Reproduce the records word for word, leaving out any pictures they hold.

Supplied entries:
━━━━━━━━
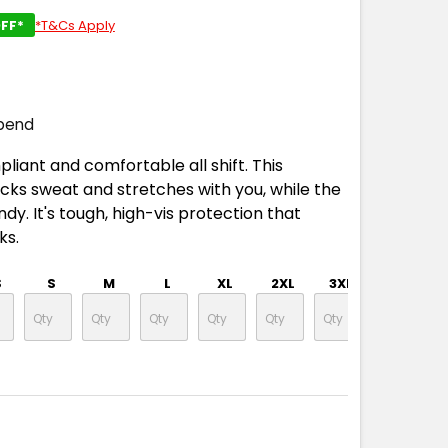
FF*
*T&Cs Apply
pend
liant and comfortable all shift. This
ks sweat and stretches with you, while the
y. It's tough, high-vis protection that
ks.
S
S
M
L
XL
2XL
3XL
4XL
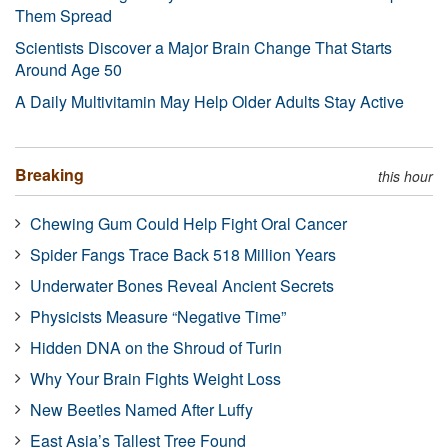
Them Spread
Scientists Discover a Major Brain Change That Starts
Around Age 50
A Daily Multivitamin May Help Older Adults Stay Active
Breaking
this hour
Chewing Gum Could Help Fight Oral Cancer
Spider Fangs Trace Back 518 Million Years
Underwater Bones Reveal Ancient Secrets
Physicists Measure “Negative Time”
Hidden DNA on the Shroud of Turin
Why Your Brain Fights Weight Loss
New Beetles Named After Luffy
East Asia’s Tallest Tree Found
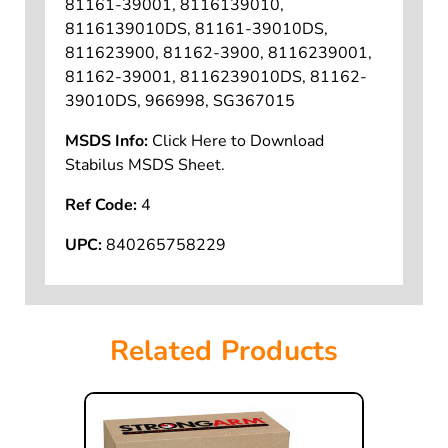
81161-39001, 8116139010,
8116139010DS, 81161-39010DS,
811623900, 81162-3900, 8116239001,
81162-39001, 8116239010DS, 81162-
39010DS, 966998, SG367015
MSDS Info:
Click Here to Download
Stabilus MSDS Sheet.
Ref Code:
4
UPC:
840265758229
Related Products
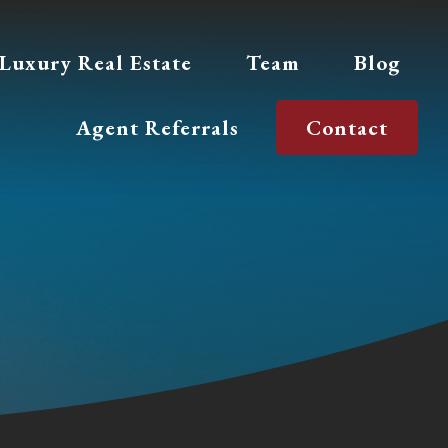
Luxury Real Estate
Team
Blog
Agent Referrals
Contact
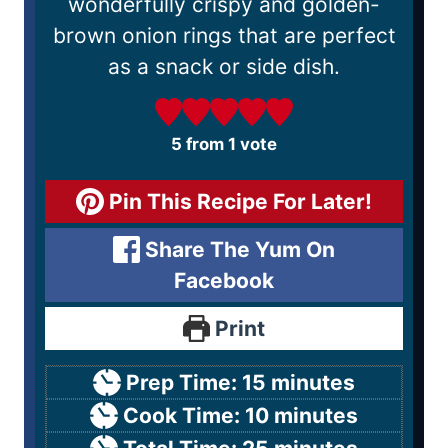
wonderfully crispy and golden-
brown onion rings that are perfect
as a snack or side dish.
5
from 1 vote
Pin This Recipe For Later!
Share The Yum On
Facebook
Print
Prep Time:
15
minutes
Cook Time:
10
minutes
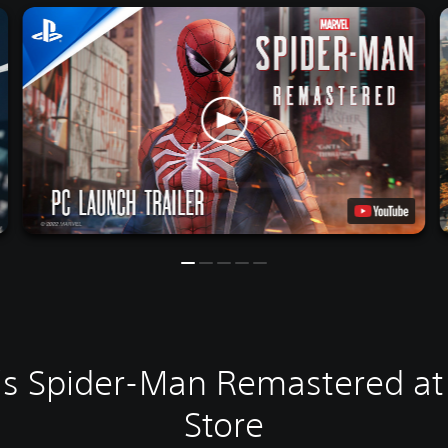
's Spider-Man Remastered at 
Store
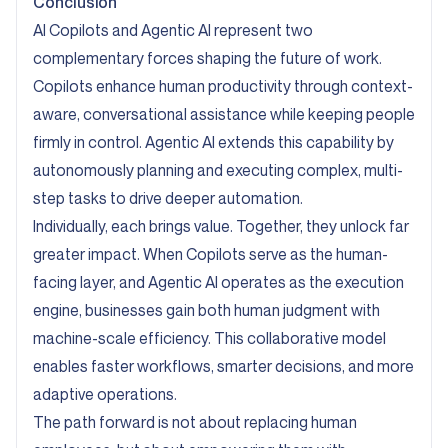
Conclusion
AI Copilots and Agentic AI represent two
complementary forces shaping the future of work.
Copilots enhance human productivity through context-
aware, conversational assistance while keeping people
firmly in control. Agentic AI extends this capability by
autonomously planning and executing complex, multi-
step tasks to drive deeper automation.
Individually, each brings value. Together, they unlock far
greater impact. When Copilots serve as the human-
facing layer, and Agentic AI operates as the execution
engine, businesses gain both human judgment with
machine-scale efficiency. This collaborative model
enables faster workflows, smarter decisions, and more
adaptive operations.
The path forward is not about replacing human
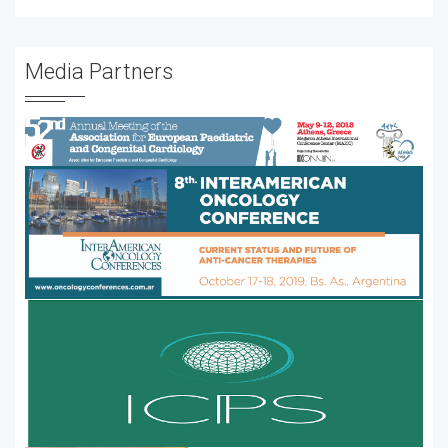
Media Partners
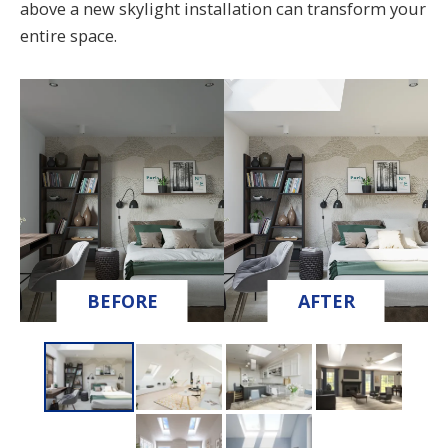
above a new skylight installation can transform your
entire space.
BEFORE
AFTER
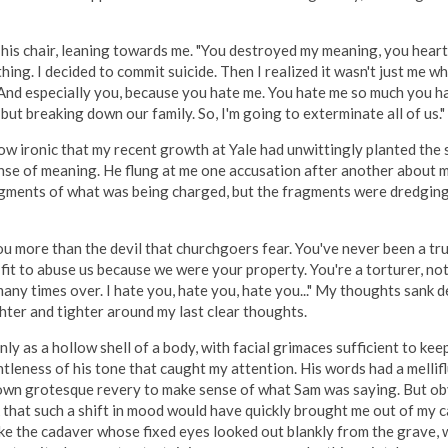
his chair, leaning towards me. "You destroyed my meaning, you heartle
ng. I decided to commit suicide. Then I realized it wasn't just me who
 And especially you, because you hate me. You hate me so much you ha
ut breaking down our family. So, I'm going to exterminate all of us."
how ironic that my recent growth at Yale had unwittingly planted the
ense of meaning. He flung at me one accusation after another about my
fragments of what was being charged, but the fragments were dredgin
e you more than the devil that churchgoers fear. You've never been a tr
t to abuse us because we were your property. You're a torturer, not a 
any times over. I hate you, hate you, hate you..." My thoughts sank 
ghter and tighter around my last clear thoughts.
only as a hollow shell of a body, with facial grimaces sufficient to ke
leness of his tone that caught my attention. His words had a mellifluo
y own grotesque revery to make sense of what Sam was saying. But ob
that such a shift in mood would have quickly brought me out of my ca
t like the cadaver whose fixed eyes looked out blankly from the grave,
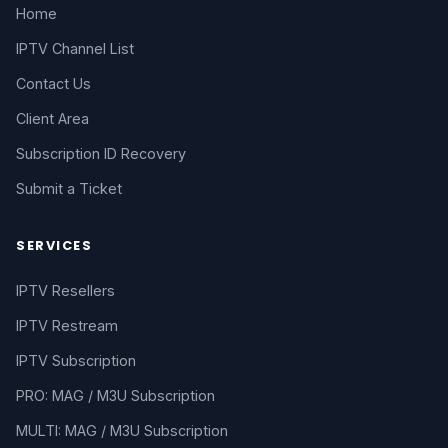
Home
IPTV Channel List
Contact Us
Client Area
Subscription ID Recovery
Submit a Ticket
SERVICES
IPTV Resellers
IPTV Restream
IPTV Subscription
PRO: MAG / M3U Subscription
MULTI: MAG / M3U Subscription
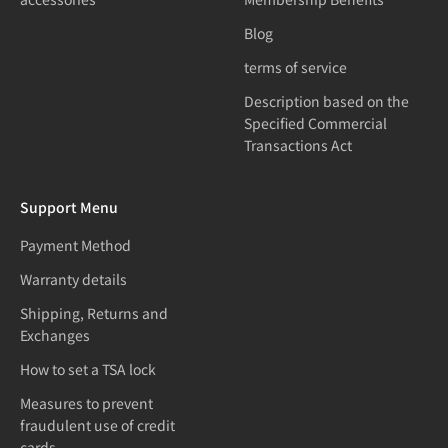
Blog
terms of service
Description based on the
Specified Commercial
Transactions Act
Support Menu
Payment Method
Warranty details
Shipping, Returns and
Exchanges
How to set a TSA lock
Measures to prevent
fraudulent use of credit
cards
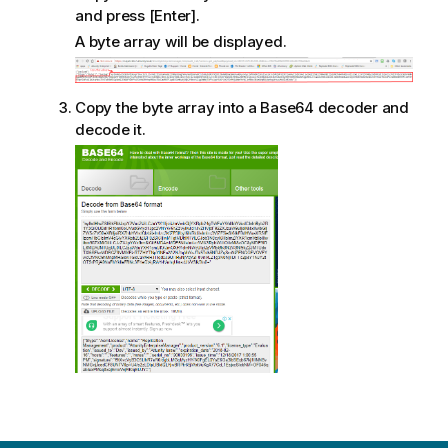
and press [Enter].
A byte array will be displayed.
Copy the byte array into a Base64 decoder and
decode it.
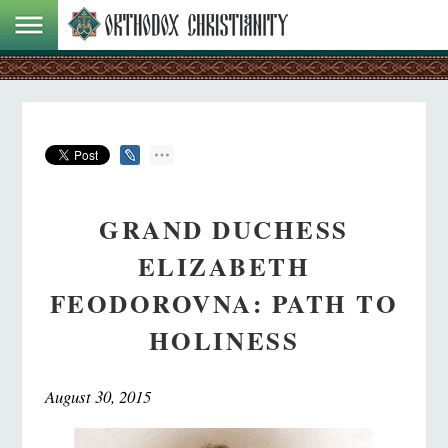
GRAND DUCHESS
ELIZABETH
FEODOROVNA: PATH TO
HOLINESS
August 30, 2015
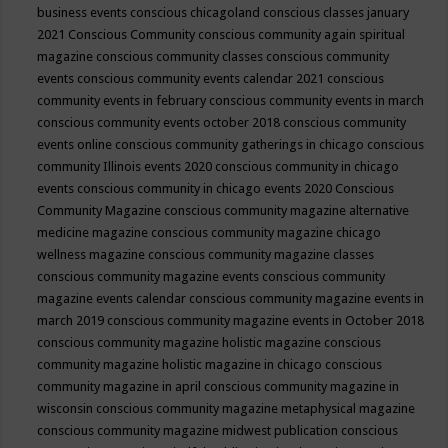
business events
conscious chicagoland
conscious classes january
2021
Conscious Community
conscious community again spiritual
magazine
conscious community classes
conscious community
events
conscious community events calendar 2021
conscious
community events in february
conscious community events in march
conscious community events october 2018
conscious community
events online
conscious community gatherings in chicago
conscious
community Illinois events 2020
conscious community in chicago
events
conscious community in chicago events 2020
Conscious
Community Magazine
conscious community magazine alternative
medicine magazine
conscious community magazine chicago
wellness magazine
conscious community magazine classes
conscious community magazine events
conscious community
magazine events calendar
conscious community magazine events in
march 2019
conscious community magazine events in October 2018
conscious community magazine holistic magazine
conscious
community magazine holistic magazine in chicago
conscious
community magazine in april
conscious community magazine in
wisconsin
conscious community magazine metaphysical magazine
conscious community magazine midwest publication
conscious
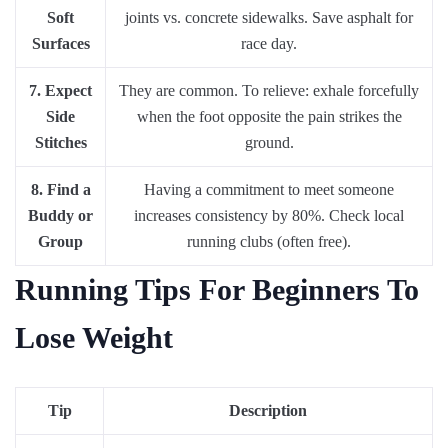
Soft
joints vs. concrete sidewalks. Save asphalt for
Surfaces
race day.
7. Expect
They are common. To relieve: exhale forcefully
Side
when the foot opposite the pain strikes the
Stitches
ground.
8. Find a
Having a commitment to meet someone
Buddy or
increases consistency by 80%. Check local
Group
running clubs (often free).
Running Tips For Beginners To
Lose Weight
Tip
Description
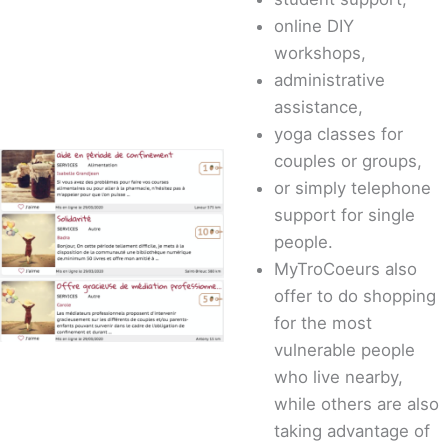
online DIY
workshops,
administrative
assistance,
yoga classes for
couples or groups,
or simply telephone
support for single
people.
MyTroCoeurs also
offer to do shopping
for the most
vulnerable people
who live nearby,
while others are also
taking advantage of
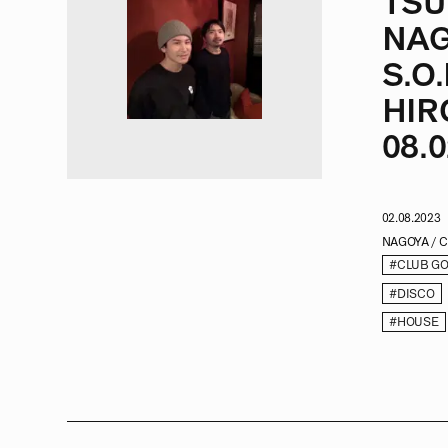
TSU
NAG
S.O
HIR
08.0
02.08.2023
NAGOYA / 
#CLUB G
#DISCO
#HOUSE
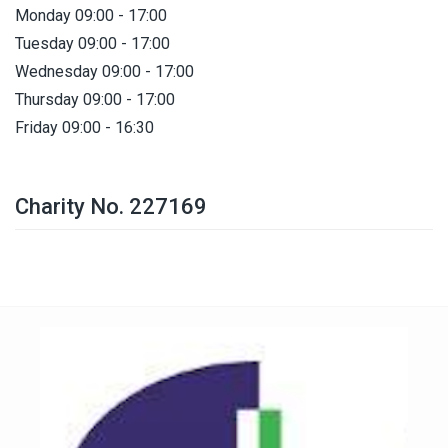
Monday 09:00 - 17:00
Tuesday 09:00 - 17:00
Wednesday 09:00 - 17:00
Thursday 09:00 - 17:00
Friday 09:00 - 16:30
Charity No. 227169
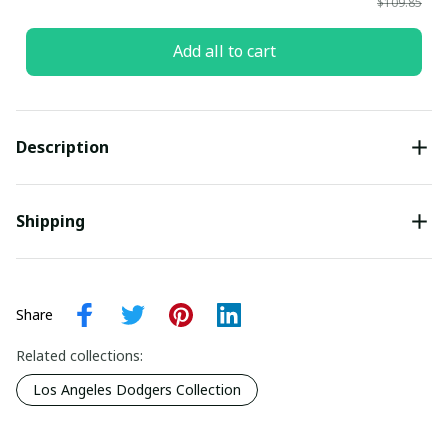
$109.85
Add all to cart
Description
Shipping
Share
Related collections:
Los Angeles Dodgers Collection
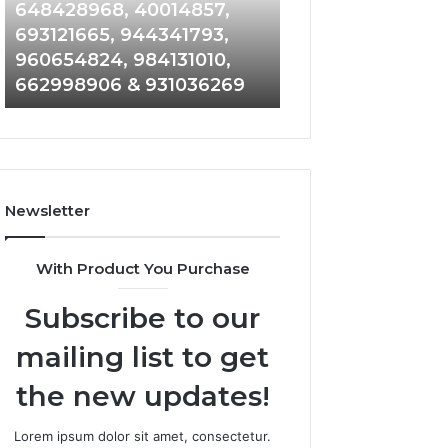
648428968,
961360874,
648428968, 40014857,
911844108, 8146
40014857,
979080152,
693121665, 944341793,
901200351, 6650
693121665,
911844108,
960654824, 984131010,
945284831, 9142
944341793,
8146599,
662998906 & 931036269
902337766 & 90
960654824,
901200351,
984131010,
665015268,
662998906
945284831,
&
914232159,
931036269
902337766
&
Newsletter
900906333
With Product You Purchase
Subscribe to our
mailing list to get
the new updates!
Lorem ipsum dolor sit amet, consectetur.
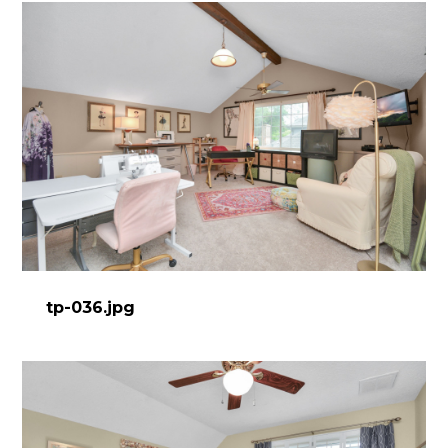
tp-036.jpg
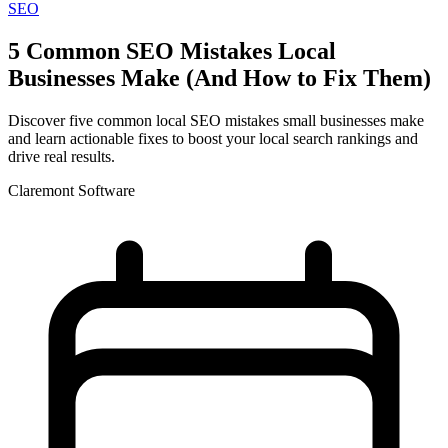
SEO
5 Common SEO Mistakes Local
Businesses Make (And How to Fix Them)
Discover five common local SEO mistakes small businesses make
and learn actionable fixes to boost your local search rankings and
drive real results.
Claremont Software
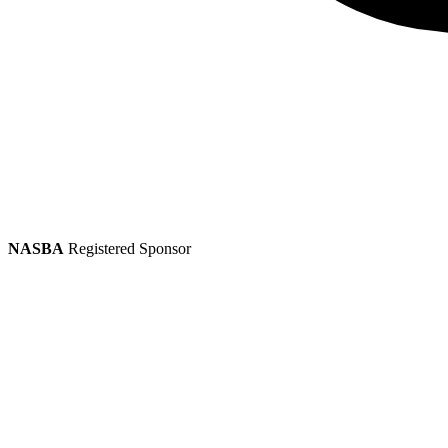
NASBA
Registered Sponsor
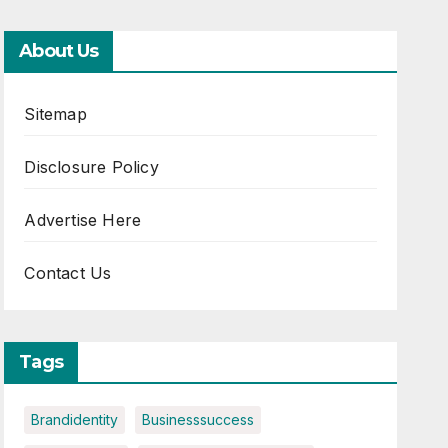
About Us
Sitemap
Disclosure Policy
Advertise Here
Contact Us
Tags
Brandidentity
Businesssuccess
━━━━━━━━
Result:
FF*
*T&Cs Apply
pend
liant and comfortable all shift. This
ks sweat and stretches with you, while the
y. It's tough, high-vis protection that
ks.
S
S
M
L
XL
2XL
3XL
4XL
Them Spread
Scientists Discover a Major Brain Change That Starts
Around Age 50
A Daily Multivitamin May Help Older Adults Stay Active
Breaking
this hour
Chewing Gum Could Help Fight Oral Cancer
Spider Fangs Trace Back 518 Million Years
Underwater Bones Reveal Ancient Secrets
Physicists Measure “Negative Time”
Hidden DNA on the Shroud of Turin
Why Your Brain Fights Weight Loss
New Beetles Named After Luffy
East Asia’s Tallest Tree Found
81161-39001, 8116139010,
8116139010DS, 81161-39010DS,
811623900, 81162-3900, 8116239001,
81162-39001, 8116239010DS, 81162-
39010DS, 966998, SG367015
MSDS Info:
Click Here to Download
Stabilus MSDS Sheet.
Ref Code:
4
UPC:
840265758229
Related Products
Luxury Real Estate
Team
Blog
Agent Referrals
Contact
wonderfully crispy and golden-
brown onion rings that are perfect
as a snack or side dish.
5
from 1 vote
Pin This Recipe For Later!
Share The Yum On
Facebook
Print
Prep Time:
15
minutes
Cook Time:
10
minutes
's Spider-Man Remastered at 
Store
Conclusion
AI Copilots and Agentic AI represent two
complementary forces shaping the future of work.
Copilots enhance human productivity through context-
aware, conversational assistance while keeping people
firmly in control. Agentic AI extends this capability by
autonomously planning and executing complex, multi-
step tasks to drive deeper automation.
Individually, each brings value. Together, they unlock far
greater impact. When Copilots serve as the human-
facing layer, and Agentic AI operates as the execution
engine, businesses gain both human judgment with
machine-scale efficiency. This collaborative model
enables faster workflows, smarter decisions, and more
adaptive operations.
The path forward is not about replacing human
Media Partners
above a new skylight installation can transform your
entire space.
BEFORE
AFTER
his chair, leaning towards me. "You destroyed my meaning, you heartle
ng. I decided to commit suicide. Then I realized it wasn't just me who
 And especially you, because you hate me. You hate me so much you ha
ut breaking down our family. So, I'm going to exterminate all of us."
how ironic that my recent growth at Yale had unwittingly planted the
ense of meaning. He flung at me one accusation after another about my
fragments of what was being charged, but the fragments were dredgin
e you more than the devil that churchgoers fear. You've never been a tr
t to abuse us because we were your property. You're a torturer, not a 
any times over. I hate you, hate you, hate you..." My thoughts sank 
ghter and tighter around my last clear thoughts.
only as a hollow shell of a body, with facial grimaces sufficient to ke
leness of his tone that caught my attention. His words had a mellifluo
y own grotesque revery to make sense of what Sam was saying. But ob
that such a shift in mood would have quickly brought me out of my ca
t like the cadaver whose fixed eyes looked out blankly from the grave,
Home
IPTV Channel List
Contact Us
Client Area
Subscription ID Recovery
Submit a Ticket
SERVICES
IPTV Resellers
IPTV Restream
IPTV Subscription
PRO: MAG / M3U Subscription
MULTI: MAG / M3U Subscription
Blog
terms of service
Description based on the
Specified Commercial
Transactions Act
Support Menu
Payment Method
Warranty details
Shipping, Returns and
Exchanges
How to set a TSA lock
Measures to prevent
fraudulent use of credit
cards
and press [Enter].
A byte array will be displayed.
Copy the byte array into a Base64 decoder and
decode it.
GRAND DUCHESS
ELIZABETH
FEODOROVNA: PATH TO
HOLINESS
August 30, 2015
business events
conscious chicagoland
conscious classes january
2021
Conscious Community
conscious community again spiritual
magazine
conscious community classes
conscious community
events
conscious community events calendar 2021
conscious
community events in february
conscious community events in march
conscious community events october 2018
conscious community
events online
conscious community gatherings in chicago
conscious
community Illinois events 2020
conscious community in chicago
events
conscious community in chicago events 2020
Conscious
Community Magazine
conscious community magazine alternative
medicine magazine
conscious community magazine chicago
wellness magazine
conscious community magazine classes
conscious community magazine events
conscious community
magazine events calendar
conscious community magazine events in
march 2019
conscious community magazine events in October 2018
conscious community magazine holistic magazine
conscious
community magazine holistic magazine in chicago
conscious
community magazine in april
conscious community magazine in
wisconsin
conscious community magazine metaphysical magazine
conscious community magazine midwest publication
conscious
Soft
joints vs. concrete sidewalks. Save asphalt for
Surfaces
race day.
7. Expect
They are common. To relieve: exhale forcefully
Side
when the foot opposite the pain strikes the
Stitches
ground.
8. Find a
Having a commitment to meet someone
Buddy or
increases consistency by 80%. Check local
Group
running clubs (often free).
Running Tips For Beginners To
Lose Weight
Tip
Description
online DIY
workshops,
administrative
assistance,
yoga classes for
couples or groups,
or simply telephone
support for single
people.
MyTroCoeurs also
offer to do shopping
for the most
vulnerable people
who live nearby,
while others are also
taking advantage of
TSU
NAG
S.O
HIR
08.0
02.08.2023
NAGOYA / 
#CLUB G
#DISCO
#HOUSE
Monday 09:00 - 17:00
Tuesday 09:00 - 17:00
Wednesday 09:00 - 17:00
Thursday 09:00 - 17:00
Friday 09:00 - 16:30
Charity No. 227169
$109.85
Add all to cart
Description
Shipping
Share
Related collections:
Los Angeles Dodgers Collection
648428968,
961360874,
648428968, 40014857,
911844108, 8146
40014857,
979080152,
693121665, 944341793,
901200351, 6650
693121665,
911844108,
960654824, 984131010,
945284831, 9142
944341793,
8146599,
662998906 & 931036269
902337766 & 90
960654824,
901200351,
984131010,
665015268,
662998906
945284831,
&
914232159,
931036269
902337766
&
Newsletter
900906333
With Product You Purchase
Subscribe to our
mailing list to get
the new updates!
Lorem ipsum dolor sit amet, consectetur.
tp-036.jpg
SEO
5 Common SEO Mistakes Local
Businesses Make (And How to Fix Them)
Discover five common local SEO mistakes small businesses make
and learn actionable fixes to boost your local search rankings and
drive real results.
Claremont Software
NASBA
Registered Sponsor
About Us
Sitemap
Disclosure Policy
Advertise Here
Contact Us
Tags
Brandidentity
Businesssuccess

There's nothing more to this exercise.